**PROBLEM REQUIREMENTS**
Locate each line in the rows below that contains the string "position" and copy those lines out. Case counts.

##### THE RECORDS

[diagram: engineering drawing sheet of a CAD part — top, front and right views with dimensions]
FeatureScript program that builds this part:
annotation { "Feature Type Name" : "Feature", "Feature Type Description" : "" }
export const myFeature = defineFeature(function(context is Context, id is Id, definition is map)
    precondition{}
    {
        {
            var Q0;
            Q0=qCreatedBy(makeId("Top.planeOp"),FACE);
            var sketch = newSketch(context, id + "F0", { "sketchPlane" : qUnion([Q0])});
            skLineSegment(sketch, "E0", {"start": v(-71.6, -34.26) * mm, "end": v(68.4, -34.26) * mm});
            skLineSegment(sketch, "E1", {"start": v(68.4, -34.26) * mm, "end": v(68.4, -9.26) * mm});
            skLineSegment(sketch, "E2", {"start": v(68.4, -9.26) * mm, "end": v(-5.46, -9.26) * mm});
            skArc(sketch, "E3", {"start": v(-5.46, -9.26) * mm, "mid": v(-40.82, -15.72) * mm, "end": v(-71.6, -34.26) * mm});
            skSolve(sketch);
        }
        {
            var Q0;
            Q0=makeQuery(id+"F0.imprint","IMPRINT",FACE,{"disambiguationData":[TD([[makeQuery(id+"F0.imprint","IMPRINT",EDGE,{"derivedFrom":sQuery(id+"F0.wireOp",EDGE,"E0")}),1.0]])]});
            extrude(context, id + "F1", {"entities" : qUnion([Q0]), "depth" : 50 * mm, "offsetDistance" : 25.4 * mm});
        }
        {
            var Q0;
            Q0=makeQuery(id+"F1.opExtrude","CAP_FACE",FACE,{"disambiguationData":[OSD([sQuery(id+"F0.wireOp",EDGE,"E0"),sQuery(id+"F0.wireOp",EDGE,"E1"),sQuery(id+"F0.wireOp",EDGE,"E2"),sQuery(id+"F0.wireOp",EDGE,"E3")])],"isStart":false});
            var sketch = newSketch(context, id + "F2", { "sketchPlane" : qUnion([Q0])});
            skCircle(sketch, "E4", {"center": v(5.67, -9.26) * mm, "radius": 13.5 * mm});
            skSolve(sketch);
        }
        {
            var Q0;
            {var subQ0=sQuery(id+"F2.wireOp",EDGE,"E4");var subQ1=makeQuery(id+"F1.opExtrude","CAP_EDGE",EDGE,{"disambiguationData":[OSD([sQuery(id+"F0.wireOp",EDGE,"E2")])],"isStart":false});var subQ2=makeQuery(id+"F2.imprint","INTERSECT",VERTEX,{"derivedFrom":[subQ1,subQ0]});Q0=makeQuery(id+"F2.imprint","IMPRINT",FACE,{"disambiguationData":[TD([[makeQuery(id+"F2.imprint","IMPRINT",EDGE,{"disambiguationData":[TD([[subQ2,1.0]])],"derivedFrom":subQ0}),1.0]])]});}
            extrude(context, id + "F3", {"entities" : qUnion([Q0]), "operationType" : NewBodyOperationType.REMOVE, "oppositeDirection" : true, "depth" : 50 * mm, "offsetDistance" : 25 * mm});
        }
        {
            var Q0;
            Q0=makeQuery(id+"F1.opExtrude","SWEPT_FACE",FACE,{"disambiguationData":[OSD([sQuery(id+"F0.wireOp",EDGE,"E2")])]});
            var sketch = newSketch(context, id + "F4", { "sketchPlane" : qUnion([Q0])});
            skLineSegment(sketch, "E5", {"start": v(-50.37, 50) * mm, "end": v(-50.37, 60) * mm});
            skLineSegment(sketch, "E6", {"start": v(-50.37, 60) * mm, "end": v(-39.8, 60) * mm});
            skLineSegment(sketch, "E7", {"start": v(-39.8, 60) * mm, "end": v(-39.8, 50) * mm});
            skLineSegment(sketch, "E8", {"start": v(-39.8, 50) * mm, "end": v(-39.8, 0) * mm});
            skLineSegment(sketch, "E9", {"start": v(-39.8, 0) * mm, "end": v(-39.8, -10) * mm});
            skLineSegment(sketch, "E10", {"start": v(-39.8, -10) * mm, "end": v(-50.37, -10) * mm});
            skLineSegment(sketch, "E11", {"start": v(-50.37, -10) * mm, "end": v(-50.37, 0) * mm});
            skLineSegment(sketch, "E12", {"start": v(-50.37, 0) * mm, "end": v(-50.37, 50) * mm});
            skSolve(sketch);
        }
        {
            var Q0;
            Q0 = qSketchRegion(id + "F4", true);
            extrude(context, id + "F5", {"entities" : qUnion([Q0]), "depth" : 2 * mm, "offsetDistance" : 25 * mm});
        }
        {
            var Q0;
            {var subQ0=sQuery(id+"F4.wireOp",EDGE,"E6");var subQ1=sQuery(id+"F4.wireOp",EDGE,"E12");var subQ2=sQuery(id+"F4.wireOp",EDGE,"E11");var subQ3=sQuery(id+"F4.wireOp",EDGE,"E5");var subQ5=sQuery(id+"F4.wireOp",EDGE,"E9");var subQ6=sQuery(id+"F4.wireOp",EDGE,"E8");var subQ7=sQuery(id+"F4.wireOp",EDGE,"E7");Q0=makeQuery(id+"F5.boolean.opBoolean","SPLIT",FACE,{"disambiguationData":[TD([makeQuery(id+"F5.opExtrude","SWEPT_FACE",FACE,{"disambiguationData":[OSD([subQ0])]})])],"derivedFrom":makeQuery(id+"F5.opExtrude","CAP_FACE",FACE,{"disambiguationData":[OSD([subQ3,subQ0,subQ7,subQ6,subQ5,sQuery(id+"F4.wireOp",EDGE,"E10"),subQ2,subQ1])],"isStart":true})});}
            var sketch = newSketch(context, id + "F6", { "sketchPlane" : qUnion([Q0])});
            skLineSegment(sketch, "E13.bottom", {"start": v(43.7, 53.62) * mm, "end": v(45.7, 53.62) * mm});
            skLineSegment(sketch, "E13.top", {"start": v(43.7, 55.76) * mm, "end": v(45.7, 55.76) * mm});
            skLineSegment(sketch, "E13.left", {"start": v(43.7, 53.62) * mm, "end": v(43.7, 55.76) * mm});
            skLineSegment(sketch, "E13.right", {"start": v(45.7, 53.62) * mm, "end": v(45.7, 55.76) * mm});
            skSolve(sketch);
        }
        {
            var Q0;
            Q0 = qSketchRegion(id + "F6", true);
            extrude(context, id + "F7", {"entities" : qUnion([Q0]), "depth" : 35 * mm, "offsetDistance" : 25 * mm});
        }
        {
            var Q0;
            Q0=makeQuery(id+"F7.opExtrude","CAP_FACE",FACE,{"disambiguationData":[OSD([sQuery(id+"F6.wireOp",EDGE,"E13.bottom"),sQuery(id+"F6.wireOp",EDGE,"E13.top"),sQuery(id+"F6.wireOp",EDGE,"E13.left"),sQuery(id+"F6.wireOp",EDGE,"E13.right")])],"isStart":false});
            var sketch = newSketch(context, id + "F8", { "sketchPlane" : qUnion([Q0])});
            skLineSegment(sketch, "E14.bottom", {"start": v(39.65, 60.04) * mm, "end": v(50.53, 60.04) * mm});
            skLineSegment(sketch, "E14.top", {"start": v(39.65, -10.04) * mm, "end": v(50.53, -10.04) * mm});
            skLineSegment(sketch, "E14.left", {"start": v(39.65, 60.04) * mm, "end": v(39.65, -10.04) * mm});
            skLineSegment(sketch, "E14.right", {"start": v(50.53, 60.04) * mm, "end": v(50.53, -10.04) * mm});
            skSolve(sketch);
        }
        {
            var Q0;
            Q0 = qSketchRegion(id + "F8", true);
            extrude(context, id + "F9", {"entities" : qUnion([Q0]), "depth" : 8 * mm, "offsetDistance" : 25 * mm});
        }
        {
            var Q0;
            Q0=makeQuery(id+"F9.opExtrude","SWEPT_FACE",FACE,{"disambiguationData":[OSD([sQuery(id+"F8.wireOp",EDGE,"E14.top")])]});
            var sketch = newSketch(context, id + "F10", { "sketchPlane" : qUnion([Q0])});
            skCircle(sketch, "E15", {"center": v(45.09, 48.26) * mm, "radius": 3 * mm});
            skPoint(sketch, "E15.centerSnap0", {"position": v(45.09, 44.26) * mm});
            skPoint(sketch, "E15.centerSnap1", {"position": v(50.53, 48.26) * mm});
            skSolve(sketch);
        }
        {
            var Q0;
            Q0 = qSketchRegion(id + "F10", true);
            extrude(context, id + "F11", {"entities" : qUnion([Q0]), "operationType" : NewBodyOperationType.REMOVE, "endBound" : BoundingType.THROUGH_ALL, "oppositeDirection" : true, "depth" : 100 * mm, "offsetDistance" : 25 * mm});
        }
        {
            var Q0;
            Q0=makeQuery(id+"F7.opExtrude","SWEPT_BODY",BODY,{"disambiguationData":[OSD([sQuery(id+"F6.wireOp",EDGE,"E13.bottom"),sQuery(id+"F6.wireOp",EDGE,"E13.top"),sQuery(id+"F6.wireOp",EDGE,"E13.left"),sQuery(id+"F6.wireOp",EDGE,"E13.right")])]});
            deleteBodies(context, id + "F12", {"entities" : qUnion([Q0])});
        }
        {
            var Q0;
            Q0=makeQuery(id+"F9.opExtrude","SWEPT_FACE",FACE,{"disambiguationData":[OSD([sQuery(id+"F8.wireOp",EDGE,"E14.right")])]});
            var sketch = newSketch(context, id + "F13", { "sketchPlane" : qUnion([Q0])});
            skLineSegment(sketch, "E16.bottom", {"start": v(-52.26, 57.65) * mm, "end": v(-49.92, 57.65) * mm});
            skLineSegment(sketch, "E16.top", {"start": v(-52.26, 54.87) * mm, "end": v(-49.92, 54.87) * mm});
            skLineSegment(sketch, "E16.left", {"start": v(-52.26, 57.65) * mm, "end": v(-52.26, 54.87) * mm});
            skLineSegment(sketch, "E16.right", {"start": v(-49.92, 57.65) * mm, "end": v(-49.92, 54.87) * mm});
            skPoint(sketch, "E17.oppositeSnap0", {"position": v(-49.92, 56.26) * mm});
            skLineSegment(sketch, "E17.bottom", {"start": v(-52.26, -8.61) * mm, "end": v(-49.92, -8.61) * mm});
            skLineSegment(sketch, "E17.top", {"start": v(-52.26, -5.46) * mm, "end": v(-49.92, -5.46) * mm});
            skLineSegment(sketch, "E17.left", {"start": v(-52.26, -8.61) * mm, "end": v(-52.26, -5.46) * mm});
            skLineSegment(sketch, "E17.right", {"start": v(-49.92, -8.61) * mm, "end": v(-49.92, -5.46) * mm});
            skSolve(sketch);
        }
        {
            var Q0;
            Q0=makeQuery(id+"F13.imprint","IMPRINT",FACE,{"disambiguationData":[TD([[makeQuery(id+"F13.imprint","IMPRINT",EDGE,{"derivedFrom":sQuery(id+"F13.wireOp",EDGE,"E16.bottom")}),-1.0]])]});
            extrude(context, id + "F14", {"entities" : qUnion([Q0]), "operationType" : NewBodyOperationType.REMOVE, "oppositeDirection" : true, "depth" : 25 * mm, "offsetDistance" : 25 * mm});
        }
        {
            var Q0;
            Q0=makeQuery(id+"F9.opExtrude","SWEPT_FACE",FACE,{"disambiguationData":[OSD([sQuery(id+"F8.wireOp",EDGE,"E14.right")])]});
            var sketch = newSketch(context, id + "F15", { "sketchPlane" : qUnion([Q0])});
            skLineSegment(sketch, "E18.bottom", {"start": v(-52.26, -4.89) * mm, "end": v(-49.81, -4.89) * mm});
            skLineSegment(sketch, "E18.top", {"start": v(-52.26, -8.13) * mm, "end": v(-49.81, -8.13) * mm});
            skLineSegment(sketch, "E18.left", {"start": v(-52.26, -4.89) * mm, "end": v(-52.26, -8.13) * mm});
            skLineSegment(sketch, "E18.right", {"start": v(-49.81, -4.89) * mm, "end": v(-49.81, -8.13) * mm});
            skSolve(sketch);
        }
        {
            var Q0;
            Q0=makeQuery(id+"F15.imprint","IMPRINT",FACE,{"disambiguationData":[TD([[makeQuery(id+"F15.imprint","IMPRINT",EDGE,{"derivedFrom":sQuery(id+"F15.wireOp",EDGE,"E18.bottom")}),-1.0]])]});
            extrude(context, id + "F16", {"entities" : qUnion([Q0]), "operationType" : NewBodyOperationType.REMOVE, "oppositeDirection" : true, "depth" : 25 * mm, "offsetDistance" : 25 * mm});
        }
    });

##########

**EXERCISE ANSWER**
            skPoint(sketch, "E15.centerSnap0", {"position": v(45.09, 44.26) * mm});
            skPoint(sketch, "E15.centerSnap1", {"position": v(50.53, 48.26) * mm});
            skPoint(sketch, "E17.oppositeSnap0", {"position": v(-49.92, 56.26) * mm});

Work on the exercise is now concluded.